Живыми оставались только глаза, они смотрели вверх и метались между лицами Зверя и Тигра. Ни одно даже самое незаметное, самое безобидное и едва намечающееся их движение не могло ускользнуть от его внимания.
Он старался не упустить из виду ни взгляда, ни слова, ни малейшего изменения в выражениях их лиц. Прошляк лучше всех знал, что порою неожиданное, внешне никак не проявляющееся, нарождающееся в глубинных недрах окончательное решение в одно из тысячи мгновений принимается вдруг с остротой и резкостью сверкнувшей молнии и противостоять ему не может не то, что человек, пусть даже натренированный, с железными мышцами, как натянутая струна, готовый к отражению любого удара, но и скала, и столетнее неохватное дерево. А каждый из этих двух громил одним ударом кулака мог расколоть голову, как арбуз, залезть внутрь, разворотить челюсть, вывернув рот наизнанку и затолкать в живот все тридцать два зуба. В таких противостояниях победа всегда за тем, кто ударит первым. К тому же их двое, оба - молодые, кровь кипит. Прошляк же один, может, внешне и не очень заметно, но ему уже за пятьдесят, и тридцать из них прожиты в преступном мире, где жизнь, протекающая, в основном, на нарах, с наркотиками и чифирем, вряд ли прибавила ему здоровья, скорее наоборот. Где у него та сила мышц, которая вскипает яростью и гневом, что, как стремительные горные реки, сталкивает камни, бушует, как сель и вздымается как море, чьи волны, играючи, крушат корабли и топят лодки.
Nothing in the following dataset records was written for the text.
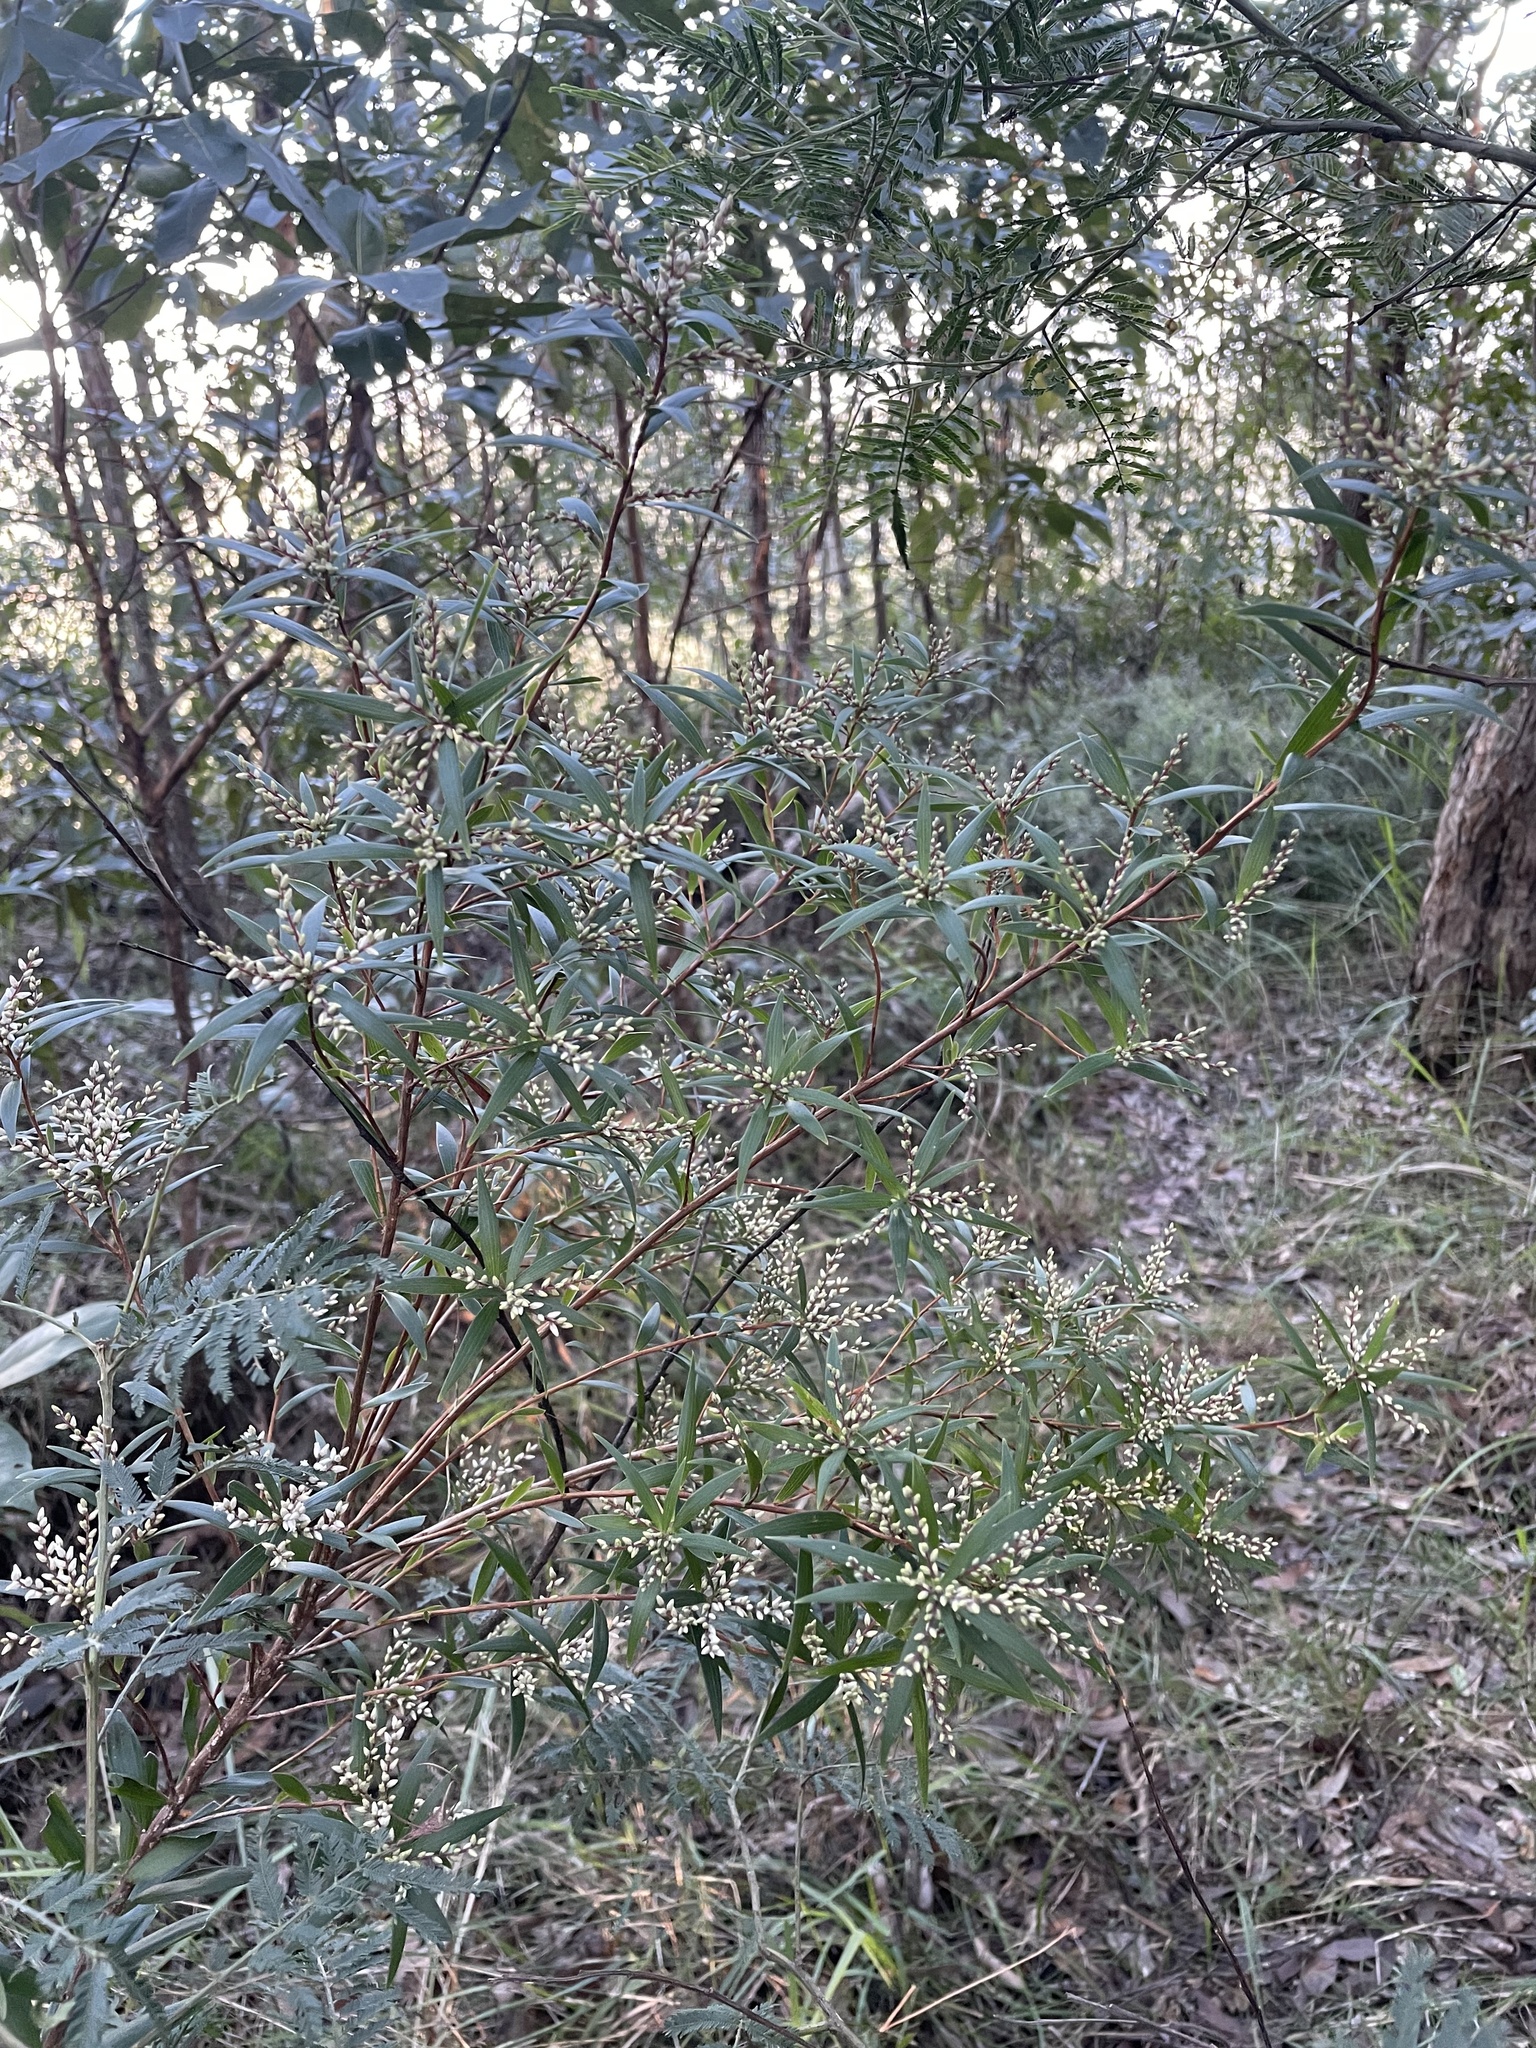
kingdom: Plantae
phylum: Tracheophyta
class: Magnoliopsida
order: Ericales
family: Ericaceae
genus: Leucopogon
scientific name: Leucopogon lanceolatus
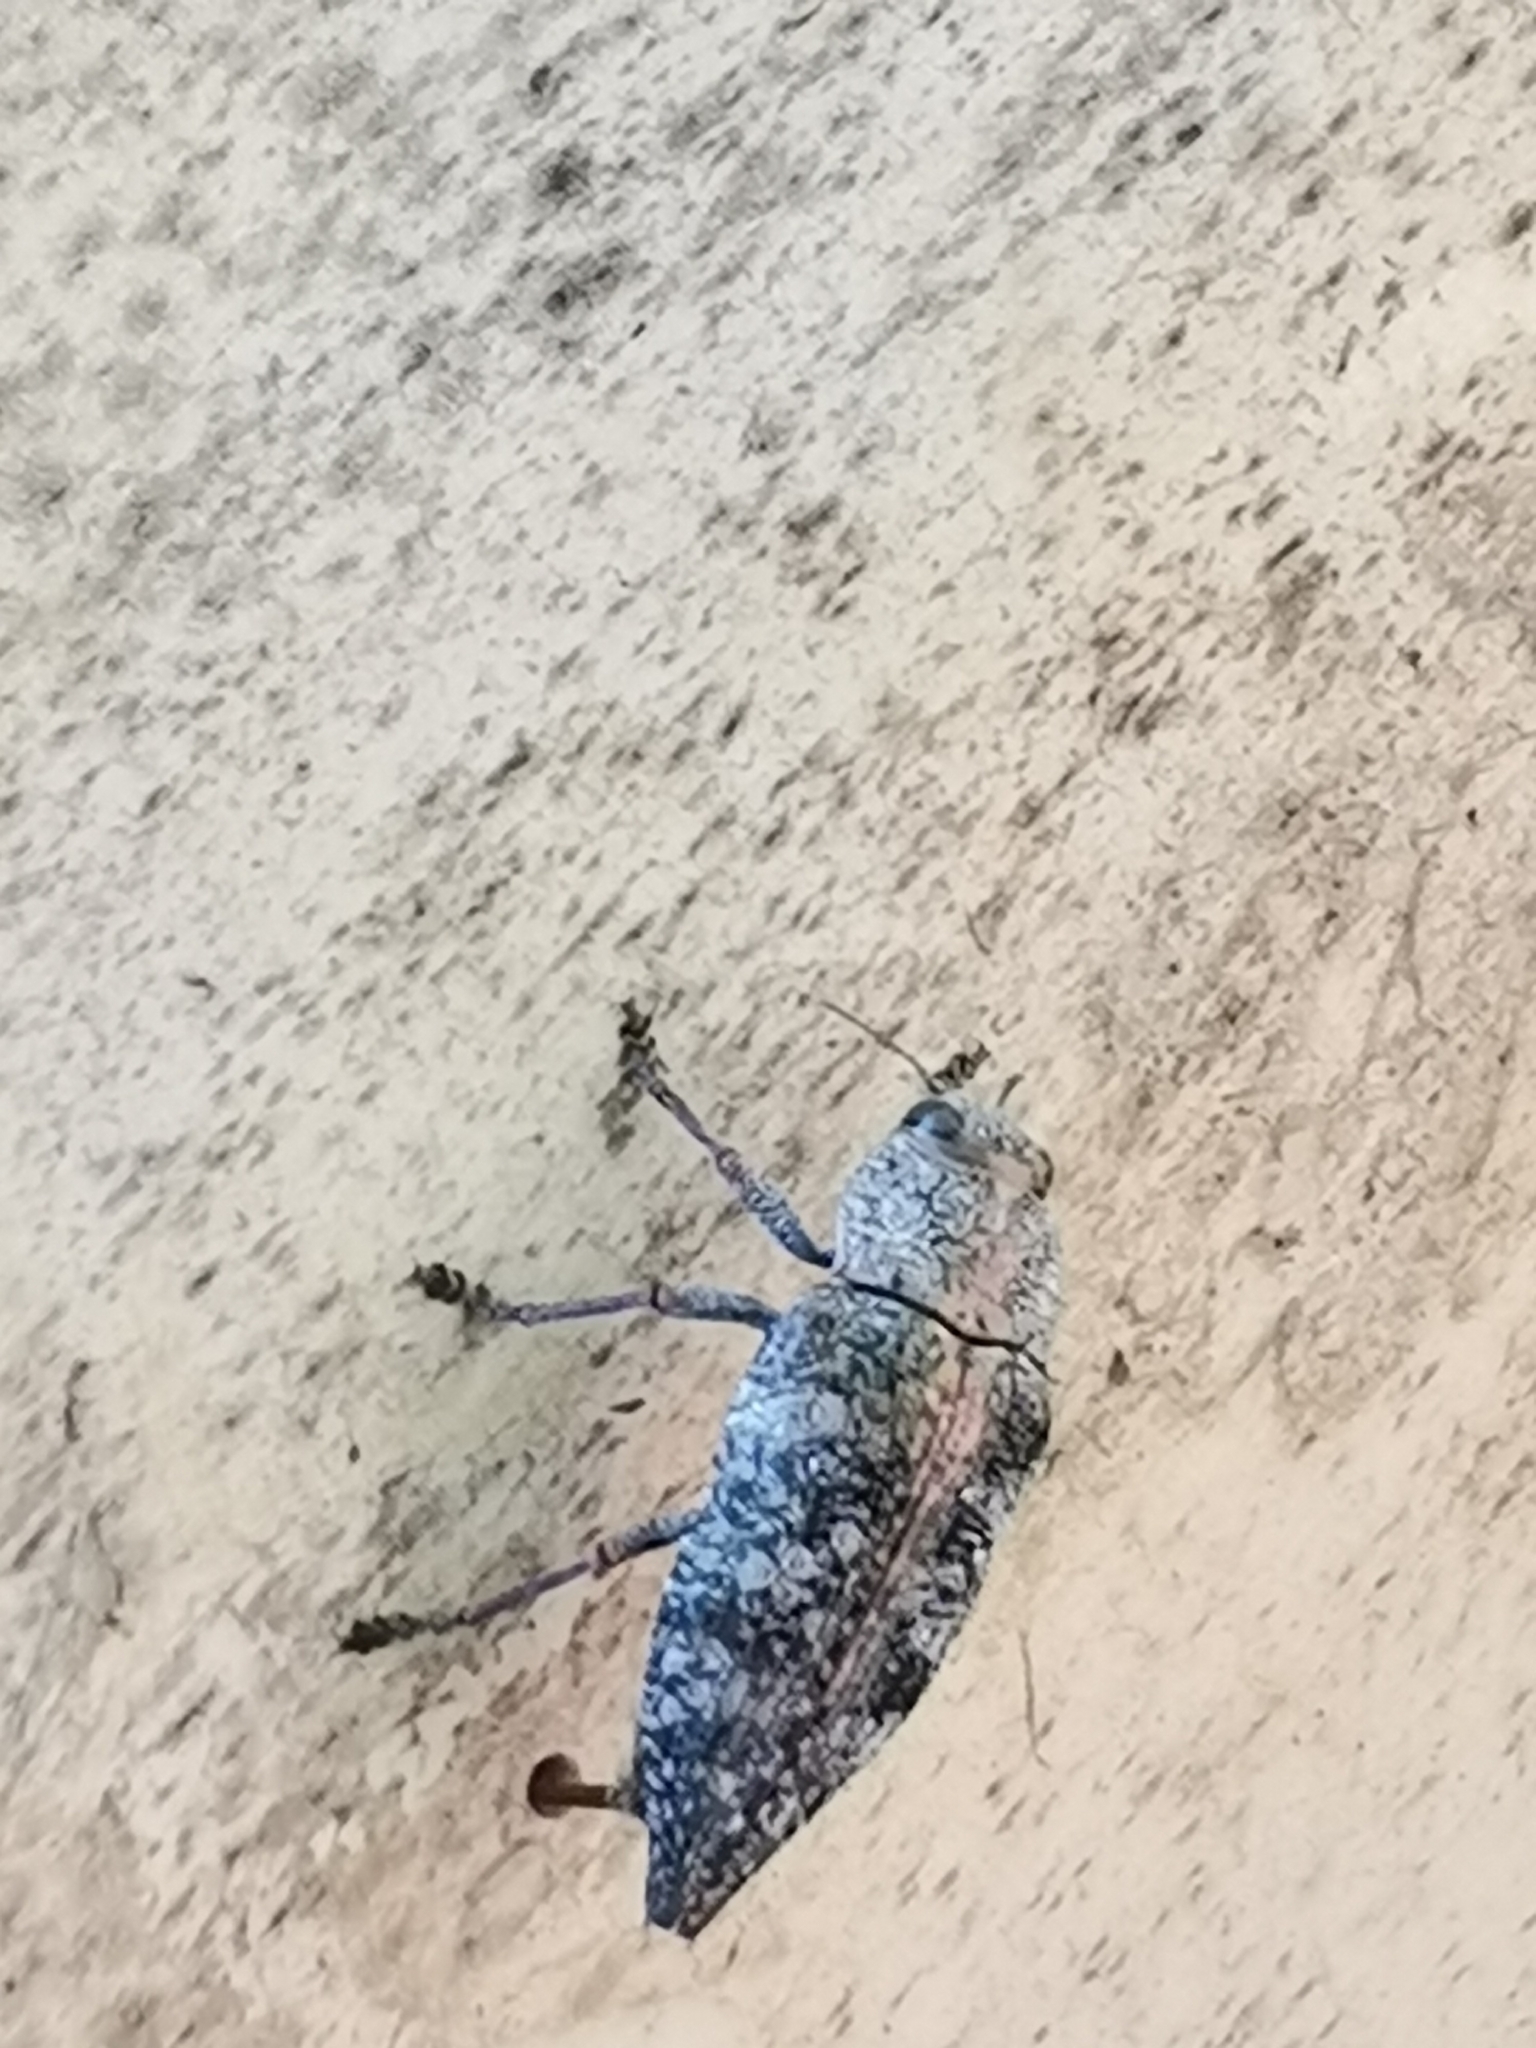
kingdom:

Зверь с Тигром переглянулись. Тигр прикрыл глаза, опустив ресницы. Зверь ответил тем же. Потом оба легли, опершись на локти, взяли по папиросе с анашой из полной пачки "Казбека" и закурили.
Вернулся и Прошляк на свое место, в темноту.
Снова открылось окошко и в комнату бросили новую "ксиву", сложенную точь-в-точь как упаковка лекарственного порошка.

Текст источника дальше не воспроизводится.